Он отвез вещи покойной в деревню, провел день с Алешей и снова вернулся на работу в артель.
27
Летом Иван Григорьевич уехал в приморский город, где под зеленой горой стоял дом его отца.
Поезд шел вдоль самого берега, и Иван Григорьевич на короткой остановке вышел из вагона, глядел на зеленую и черную, движущуюся, пахнущую соленой прохладой воду.
Море и ветер были и когда следователь вызывал его на ночной допрос, и когда копали могилу умершему на этапе зека, и когда служебные собаки лаяли под окнами барака и снег скрипел под ногами конвоиров.
Море вечно, и эта вечность его свободы казалась Ивану Григорьевичу сродни равнодушию. Морю не было до Ивана Григорьевича дела, когда он шел свою жизнь за Полярным кругом, и не будет до него дела гремящей и плещущей свободе, когда он перестанет жить. Он подумал — это не свобода, это пришедшее на землю астрономическое пространство, осколок вечности, движущейся и равнодушной.
Море — не свобода, оно подобие ее, символ ее… Как же прекрасна свобода, если напоминание о ней, подобие ее, наполняет человека счастьем.
Переночевав на вокзале, он рано утром пошел в сторону дома.
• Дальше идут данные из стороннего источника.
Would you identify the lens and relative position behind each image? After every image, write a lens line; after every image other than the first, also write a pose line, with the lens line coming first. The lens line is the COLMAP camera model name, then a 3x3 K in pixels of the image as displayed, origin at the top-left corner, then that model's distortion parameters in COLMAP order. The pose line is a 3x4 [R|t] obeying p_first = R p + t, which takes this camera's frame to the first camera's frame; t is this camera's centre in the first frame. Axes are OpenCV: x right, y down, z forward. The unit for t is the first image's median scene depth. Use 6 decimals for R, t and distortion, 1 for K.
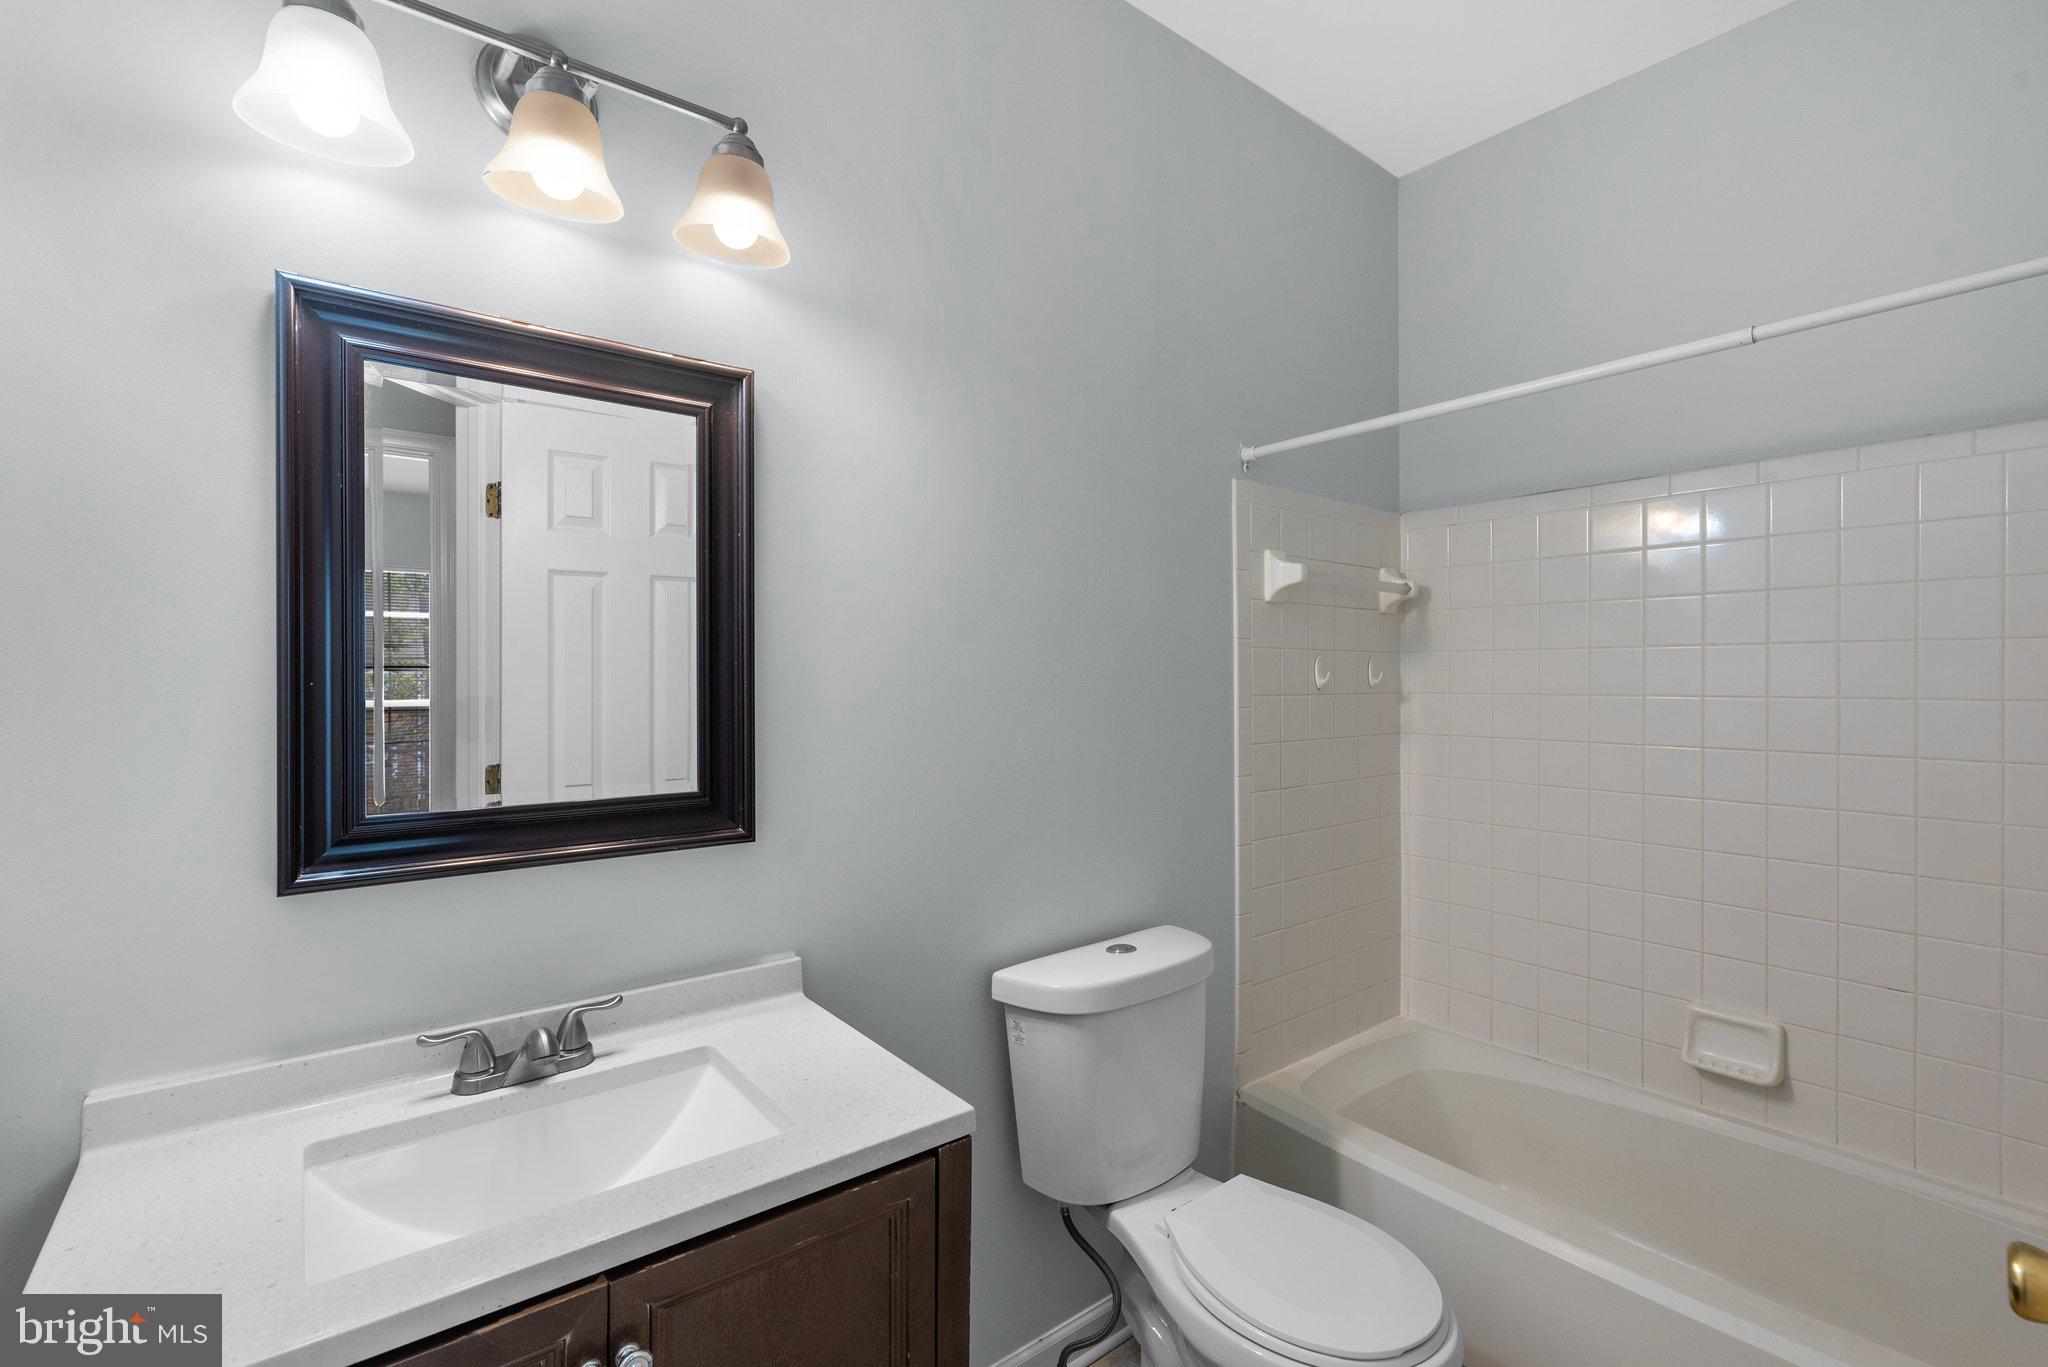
lens RADIAL K [[916.1, 0, 1032.9], [0, 916.1, 668.1], [0, 0, 1]] dist [0.003015, -0.000084]
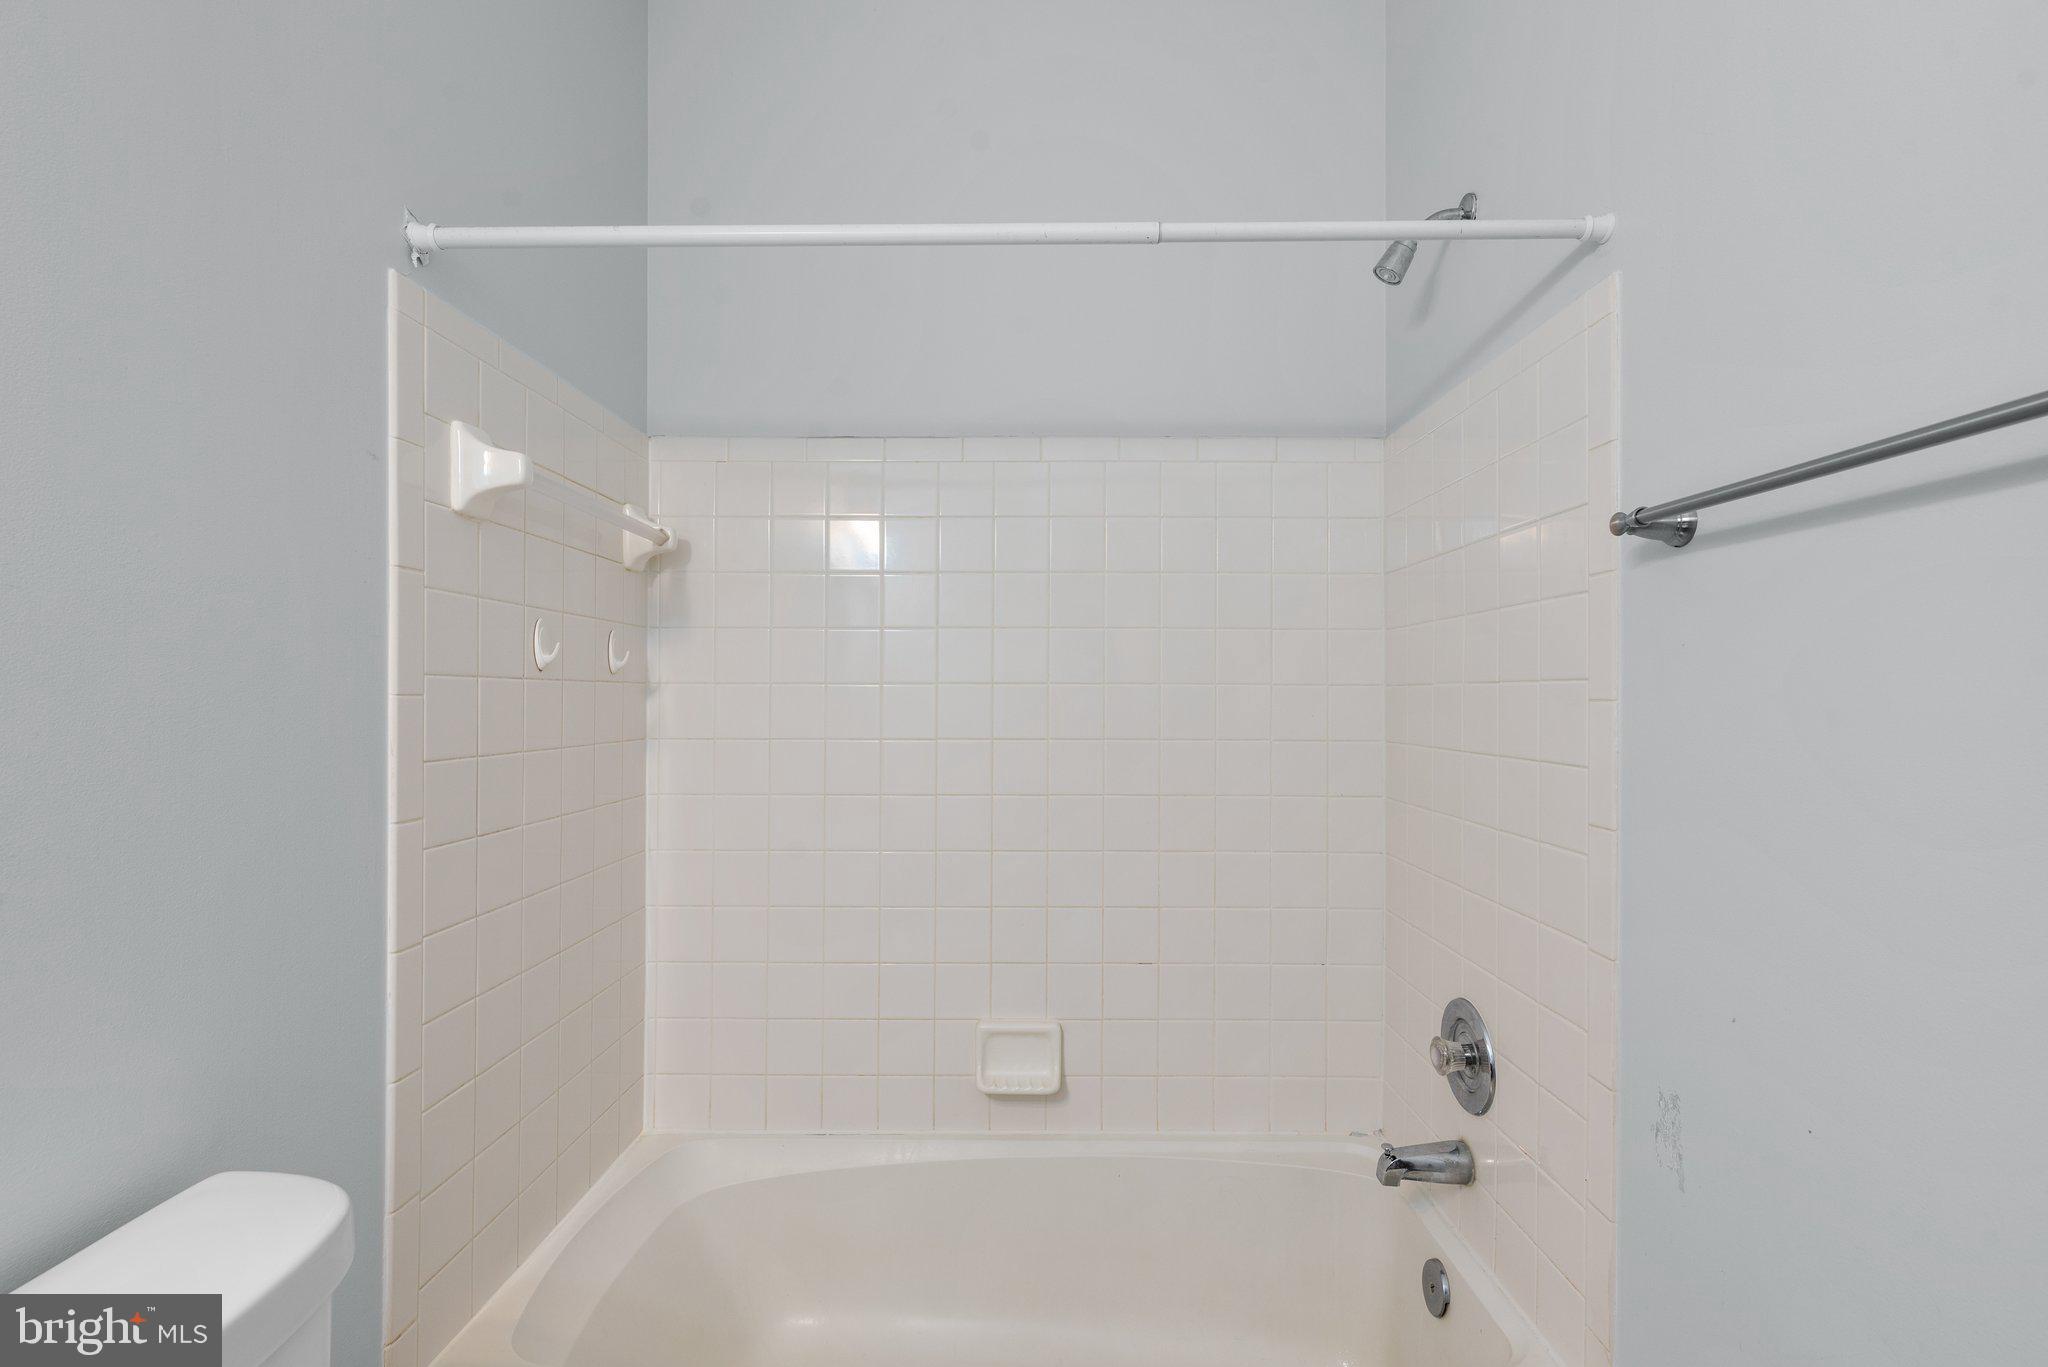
lens RADIAL K [[916.1, 0, 1030.8], [0, 916.1, 690.9], [0, 0, 1]] dist [0.003015, -0.000084]
pose [[0.642135, 0.008927, 0.766539, 0.048457], [-0.009876, 0.999946, -0.003372, 0.038166], [-0.766528, -0.005405, 0.642189, 0.356560]]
В безоблачном небе поднималось осеннее солнце, и его нельзя было отличить от весеннего солнца.
Он шел в пустынной и сонной тишине, он ощутил такое смятение, что казалось, на этот раз не выдержит все выдержавшее сердце. Мир в эти минуты стал божественно неподвижен, милая святыня его детства была вечна и неизменна. Его ноги когда-то шли по этому прохладному булыжнику, его детские глаза всматривались в эти тронутые красной осенней ржавчиной округлые горы. Он слушал шум ручья, идущего к морю среди городских отбросов — арбузных корок и обглоданных кукурузных початков.
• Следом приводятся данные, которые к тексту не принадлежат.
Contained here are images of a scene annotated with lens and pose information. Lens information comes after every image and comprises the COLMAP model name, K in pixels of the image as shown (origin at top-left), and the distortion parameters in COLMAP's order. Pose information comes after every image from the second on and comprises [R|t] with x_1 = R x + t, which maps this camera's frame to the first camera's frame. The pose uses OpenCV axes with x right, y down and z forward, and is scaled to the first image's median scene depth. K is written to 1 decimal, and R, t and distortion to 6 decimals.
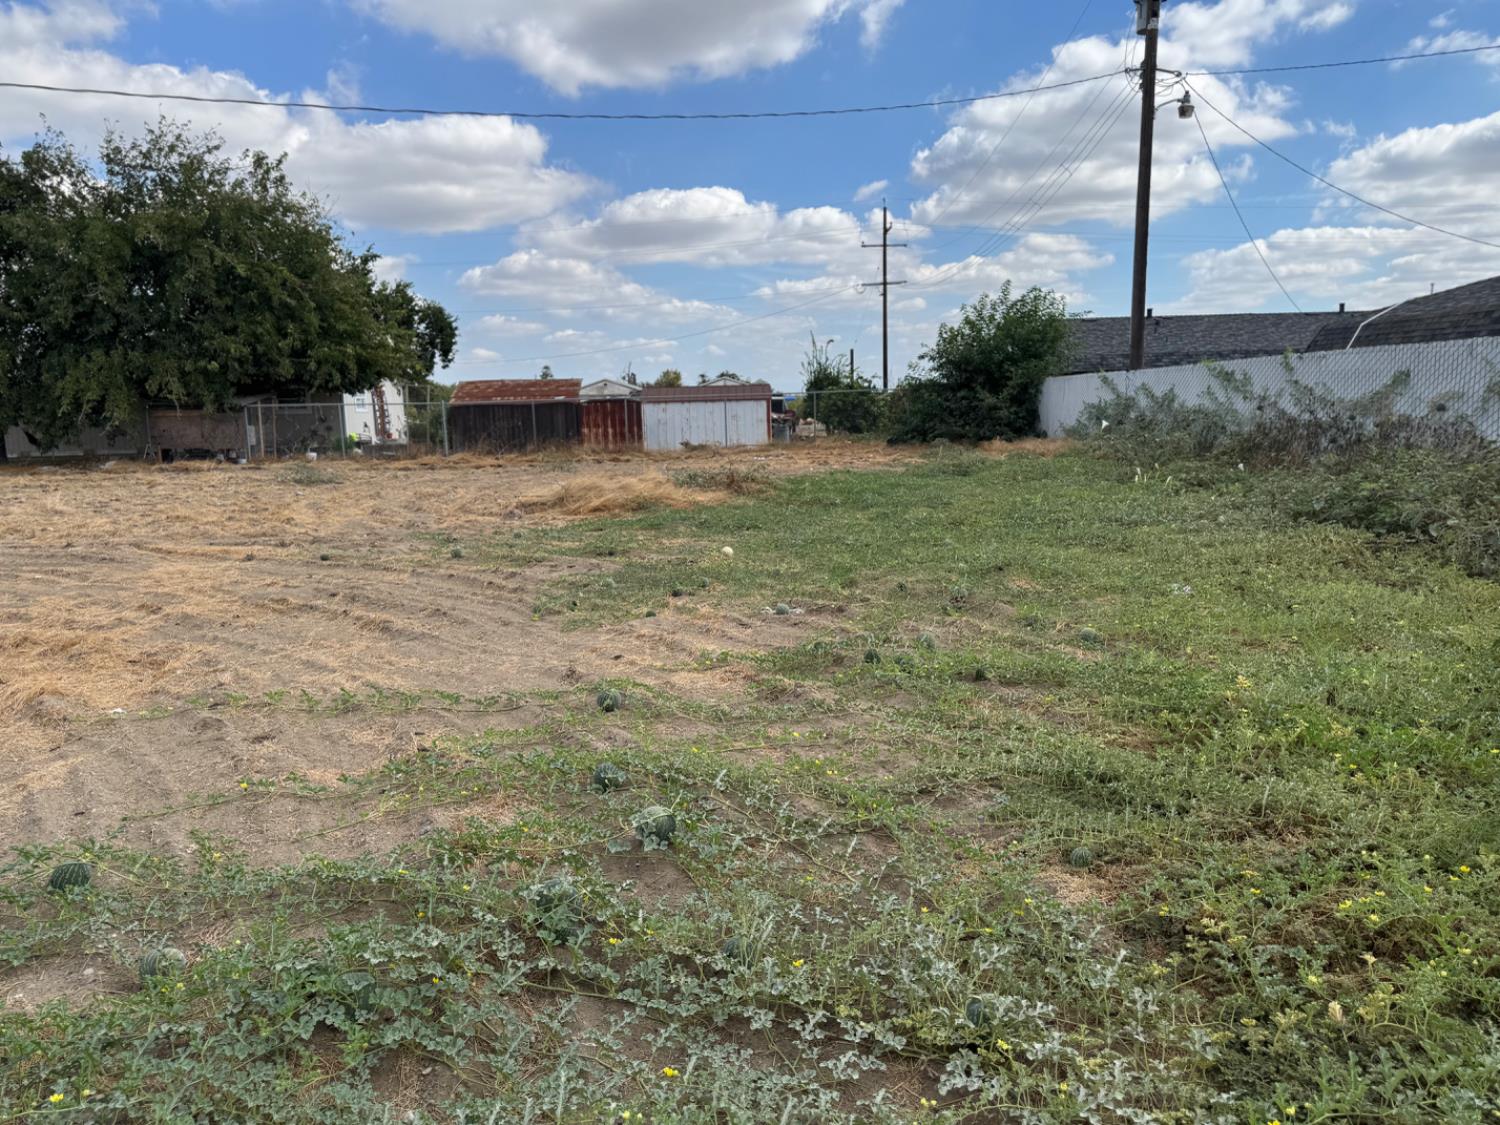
lens RADIAL K [[1077.4, 0, 750.0], [0, 1077.4, 562.5], [0, 0, 1]] dist [0.008050, -0.044345]
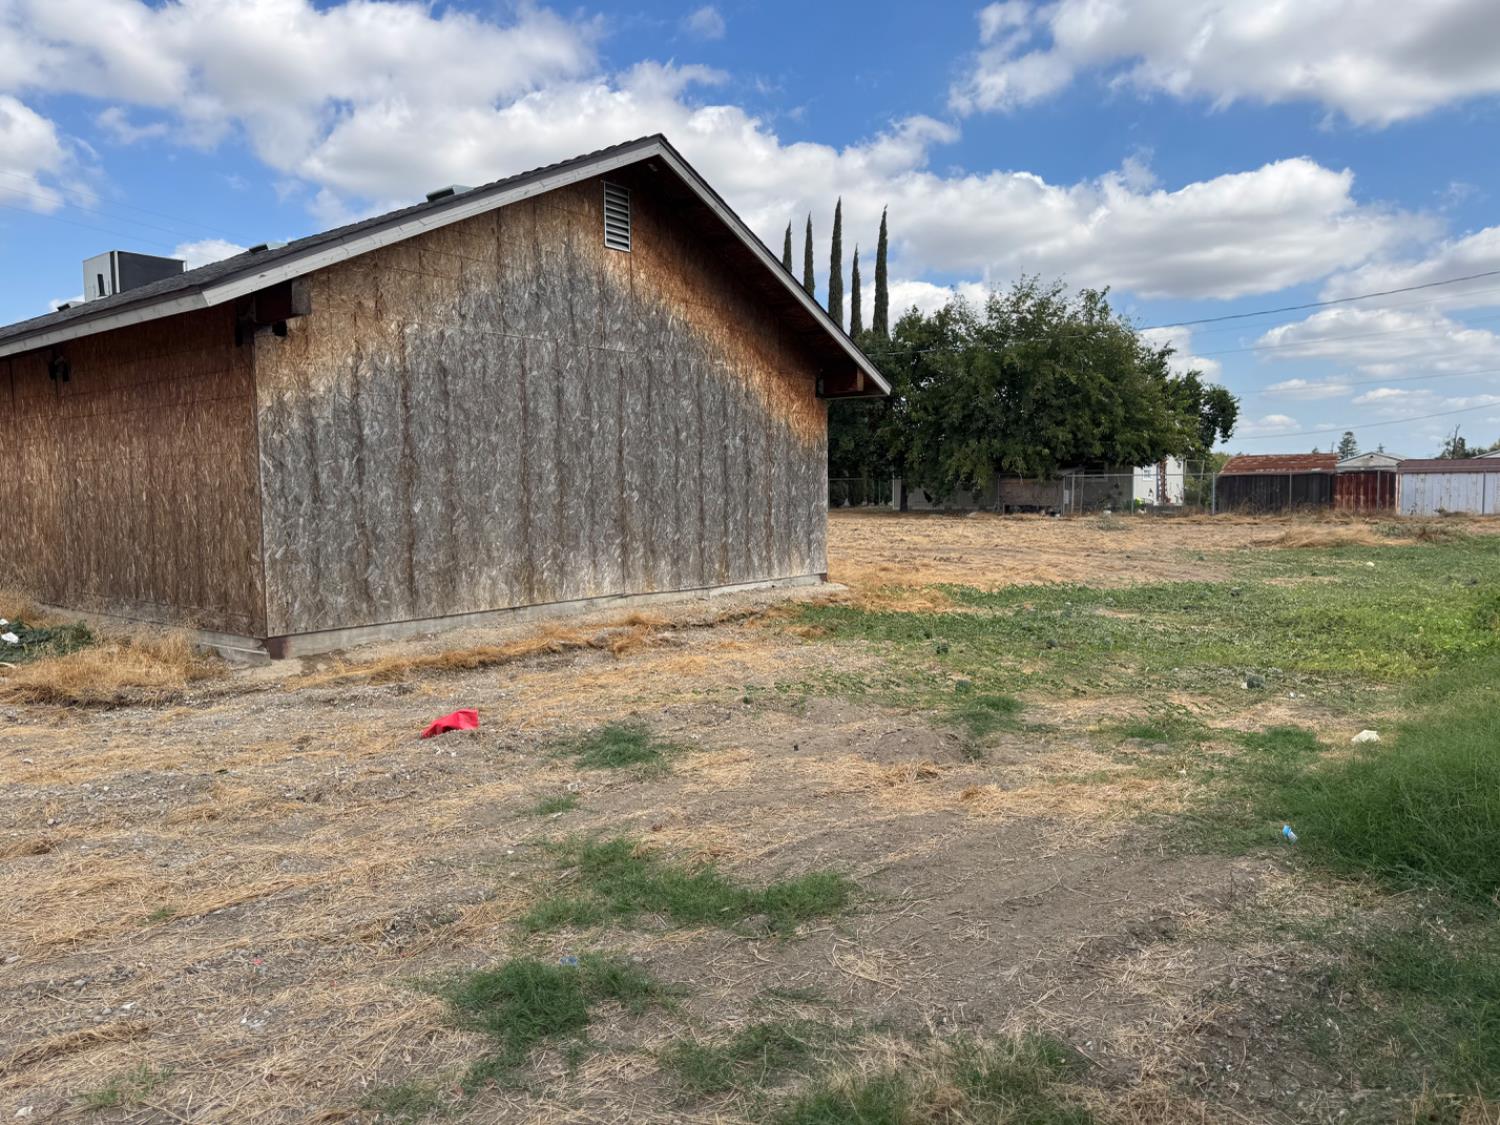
lens RADIAL K [[1054.4, 0, 688.5], [0, 1054.4, 630.5], [0, 0, 1]] dist [-0.005414, -0.046407]
pose [[0.734684, 0.094433, -0.671804, 0.108774], [-0.092627, 0.994954, 0.038560, 0.046069], [0.672056, 0.033898, 0.739724, -0.328390]]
По улице в сторону базара шел старик абхазец в черной сатиновой рубахе, подпоясанной кожаным тонким пояском, нес корзину каштанов.
Быть может, у этого старика, застывшего и неизменного в своей седине. покупал в детстве Иван Григорьевич каштаны и инжир. И тот же прохладный и теплый, пахнущий морем, и горным небом, и чесночным кухонным чадом, и розами, южный утренний воздух. И те же домики с закрытыми ставнями, со спущенными занавесками. И те же, сорок лет назад бывшие, неповзрослевшие дети, те же не ушедшие в могилу старики спали за этими закрытыми ставнями.
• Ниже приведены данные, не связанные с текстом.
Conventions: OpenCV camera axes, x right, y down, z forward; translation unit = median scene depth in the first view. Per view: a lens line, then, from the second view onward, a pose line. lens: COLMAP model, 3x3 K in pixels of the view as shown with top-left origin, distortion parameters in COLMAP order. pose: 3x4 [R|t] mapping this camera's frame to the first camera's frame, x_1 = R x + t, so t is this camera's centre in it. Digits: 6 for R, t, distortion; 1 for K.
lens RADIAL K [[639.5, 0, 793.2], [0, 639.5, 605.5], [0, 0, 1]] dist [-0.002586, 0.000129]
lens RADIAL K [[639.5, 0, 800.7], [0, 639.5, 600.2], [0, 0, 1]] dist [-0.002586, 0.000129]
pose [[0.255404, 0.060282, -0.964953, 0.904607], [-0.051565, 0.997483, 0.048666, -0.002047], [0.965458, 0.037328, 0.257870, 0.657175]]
Он вышел на шоссе и стал подниматься на гору. Шумел ручей. Иван Григорьевич помнил его голос.
Никогда он не видел свою жизнь, всю целиком, и вот, он увидел ее.
И, увидя ее, он не испытал злобы к людям.
Все они, и те, что вели его, толкая прикладом, в кабинет следователя, и те, кто не давал ему спать на допросах, и те, кто подло говорил о нем на собраниях, и те, кто отрекался от него, и те, кто крал его лагерный хлеб, и те, кто бил его, — все они в своей слабости, грубости, злобе делали зло не потому, что им хотелось причинить ему зло.
Они изменяли, клеветали, отрекались потому, что иначе не проживешь. пропадешь, и все же они были людьми. Разве эти люди хотели того, чтобы он, потеряв любовь, старый, одинокий шел к своему заброшенному дому?
Люди не хотели никому зла, но всю жизнь люди делали зло.
И все же люди были людьми. И чудное, дивное дело — хотели они того или нет — они не давали умереть свободе, и даже самые страшные из них берегли ее в своих страшных, исковерканных и все же человеческих душах.
Он ничего не достиг, после него не останется книг, картин, открытий. Он не создал школы, партии, у него не было учеников.